The 1977 Australian Drivers' Championship was an Australian motor racing competition for racing cars complying with Australian Formula 1 or with Australian Formula 2. It was the 21st Australian Drivers' Championship to be awarded by the Confederation of Australian Motor Sport.

The championship winner, John McCormack, was awarded the 1977 CAMS Gold Star.

Calendar

The championship was contested over a four-round series.

Points system
Championship points were awarded on a 9-6-4-3-2-1 basis to the first six place-getters at each round.

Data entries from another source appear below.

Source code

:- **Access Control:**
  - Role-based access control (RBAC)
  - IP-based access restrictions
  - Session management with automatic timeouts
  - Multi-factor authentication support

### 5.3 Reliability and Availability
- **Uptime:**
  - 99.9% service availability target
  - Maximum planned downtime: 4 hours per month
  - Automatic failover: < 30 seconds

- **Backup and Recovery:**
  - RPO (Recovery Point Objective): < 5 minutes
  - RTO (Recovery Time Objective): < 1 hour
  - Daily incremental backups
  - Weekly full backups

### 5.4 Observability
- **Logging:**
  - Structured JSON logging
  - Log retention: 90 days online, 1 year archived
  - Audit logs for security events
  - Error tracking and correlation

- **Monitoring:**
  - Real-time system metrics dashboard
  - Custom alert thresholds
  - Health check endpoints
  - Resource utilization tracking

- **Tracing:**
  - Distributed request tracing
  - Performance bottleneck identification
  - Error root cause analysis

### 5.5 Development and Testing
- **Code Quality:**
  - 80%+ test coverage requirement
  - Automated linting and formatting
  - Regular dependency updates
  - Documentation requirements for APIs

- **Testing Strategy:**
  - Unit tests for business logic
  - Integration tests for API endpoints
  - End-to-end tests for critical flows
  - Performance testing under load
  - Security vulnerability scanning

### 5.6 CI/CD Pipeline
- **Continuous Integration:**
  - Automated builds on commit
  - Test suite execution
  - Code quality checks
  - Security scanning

Where a round was contested over two heats, points were allocated on a 20-16-13-11-10-9-8-7-6-5-4-3-2-1 basis to the first 14 place-getters in each heat.
The six drivers attaining the highest aggregate from both heats were then awarded the championship points for that round.
Where more than one driver attained the same total, the relevant placing was awarded to the driver who was higher placed in the last heat.

Championship standings

Championship name
Sources vary as to the actual name of the championship. 
 The 1977 CAMS Manual of Motor Sport refers to the Australian Formula 1 Championship - Gold Star Award, stating that "The phrase "Australian Champion Driver" shall be reserved exclusively for the winner of the CAMS Gold Star". 
 Australian Competition Yearbook, 1978 Edition uses the term Australian Drivers' Championship.
 Historical records published by CAMS use the term Australian Drivers' Championship.